It has been a while since we've brought up trade talk and while there's no particular reason to do so now, the situation remains largely unchanged. The roster is still unbalanced and there are too many guys that make more sense on contenders than in a rebuilding situation. This is summed up nicely by Rob Mahoney in his offseason recap for SI.
There’s nothing wrong with keeping some veteran players on mid-level contracts, but players such as Lee and Bass could theoretically be flipped for assets that might make more sense to a rebuilding team, as is true of Wallace’s hefty deal and Humphries’ expiring contract. All of which is to only say that Boston’s work isn’t finished yet. The Celtics still have players to move and prospects to acquire, meaning that the team’s greatest misstep this summer is merely that those subsequent moves have yet to be completed.
When the Celtics waived Shavlik Randolph and traded Fab Melo to sneak under the luxury tax threshold, it provided them the option of simply standing pat for the rest of the year.
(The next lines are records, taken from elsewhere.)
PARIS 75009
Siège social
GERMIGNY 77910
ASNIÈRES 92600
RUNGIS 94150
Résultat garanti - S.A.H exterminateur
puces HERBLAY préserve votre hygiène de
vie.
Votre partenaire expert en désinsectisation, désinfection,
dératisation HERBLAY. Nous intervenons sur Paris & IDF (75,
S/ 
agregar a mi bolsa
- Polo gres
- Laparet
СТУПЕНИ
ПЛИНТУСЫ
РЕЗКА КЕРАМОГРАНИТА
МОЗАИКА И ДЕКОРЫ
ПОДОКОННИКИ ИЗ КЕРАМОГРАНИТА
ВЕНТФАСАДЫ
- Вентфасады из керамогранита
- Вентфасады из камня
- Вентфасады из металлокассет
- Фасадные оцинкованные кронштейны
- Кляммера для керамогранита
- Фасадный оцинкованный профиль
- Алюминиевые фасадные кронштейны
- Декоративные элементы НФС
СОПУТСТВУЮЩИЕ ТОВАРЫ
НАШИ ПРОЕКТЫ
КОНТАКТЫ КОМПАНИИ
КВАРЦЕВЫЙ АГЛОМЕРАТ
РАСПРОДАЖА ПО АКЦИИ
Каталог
I do think that is a legit option, but I think it might be a bit of a negotiating stance as well. Nothing loses leverage like desperation, and if the Celtics were in a position where they had to make a deal or risk facing the tax, that's gonna cost them in any trade negotiation.
By making those moves and getting under the line, they are free to sit back and wait for the market to develop as it will. Teams will show up to training camp to discover that one of their players is hurt or out of shape or simply not ready for prime time yet. At that point, Brandon Bass, Courtney Lee, Humphries, and maybe even Gerald Wallace will look a lot more attractive.
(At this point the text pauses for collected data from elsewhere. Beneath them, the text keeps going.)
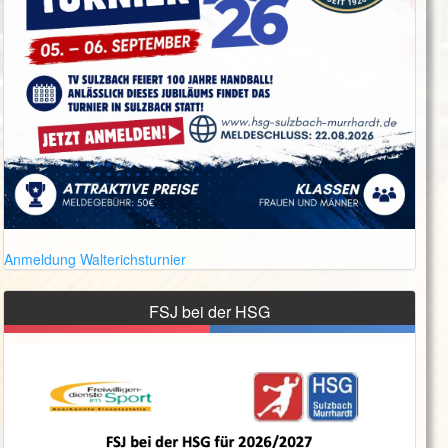
Anmeldung Walterichsturnier
FSJ bei der HSG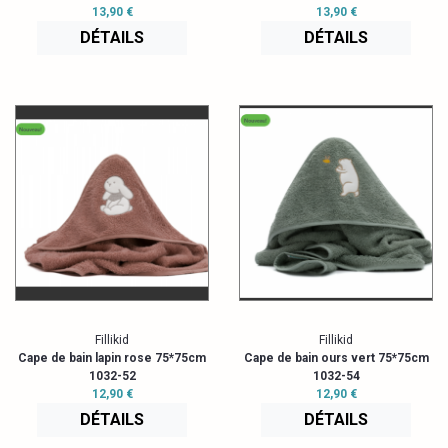
13,90 €
13,90 €
DÉTAILS
DÉTAILS
Fillikid
Fillikid
Cape de bain lapin rose 75*75cm
Cape de bain ours vert 75*75cm
1032-52
1032-54
12,90 €
12,90 €
DÉTAILS
DÉTAILS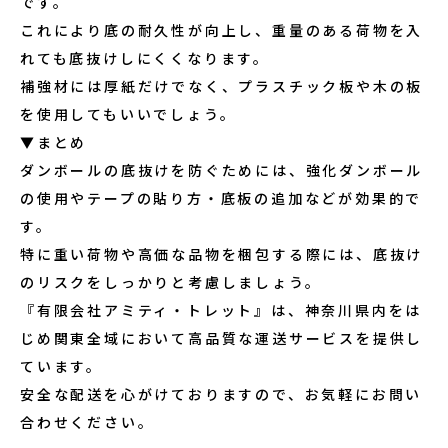
です。
これにより底の耐久性が向上し、重量のある荷物を入
れても底抜けしにくくなります。
補強材には厚紙だけでなく、プラスチック板や木の板
を使用してもいいでしょう。
▼まとめ
ダンボールの底抜けを防ぐためには、強化ダンボール
の使用やテープの貼り方・底板の追加などが効果的で
す。
特に重い荷物や高価な品物を梱包する際には、底抜け
のリスクをしっかりと考慮しましょう。
『有限会社アミティ・トレット』は、神奈川県内をは
じめ関東全域において高品質な運送サービスを提供し
ています。
安全な配送を心がけておりますので、お気軽にお問い
合わせください。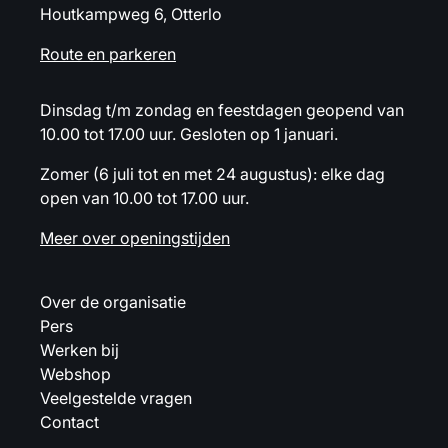
Houtkampweg 6, Otterlo
Route en parkeren
Dinsdag t/m zondag en feestdagen geopend van
10.00 tot 17.00 uur. Gesloten op 1 januari.
Zomer (6 juli tot en met 24 augustus): elke dag
open van 10.00 tot 17.00 uur.
Meer over openingstijden
Over de organisatie
Pers
Werken bij
Webshop
Veelgestelde vragen
Contact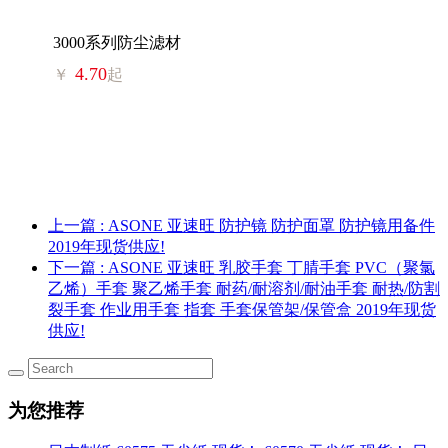
3000系列防尘滤材
4.70
￥
起
上一篇
: ASONE 亚速旺 防护镜 防护面罩 防护镜用备件
2019年现货供应!
下一篇
: ASONE 亚速旺 乳胶手套 丁腈手套 PVC（聚氯
乙烯）手套 聚乙烯手套 耐药/耐溶剂/耐油手套 耐热/防割
裂手套 作业用手套 指套 手套保管架/保管盒 2019年现货
供应!
为您推荐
Furthermore, if the roster is unbalanced, so be it. Stevens will still find a way to give those guys some playing time which (in theory) could give them a chance to boost their stock around the league further. In the meantime, as the article above mentions, the young coach and his young team will be working in an environment of high hopes but low expectations and pressure.
Danny Ainge will have until February to work on another deal or two for the future or perhaps even to springboard the team into that future at an accelerated pace. One thing I know is that Ainge isn't done. He's still got work to do but he's not in any particular hurry to get it done.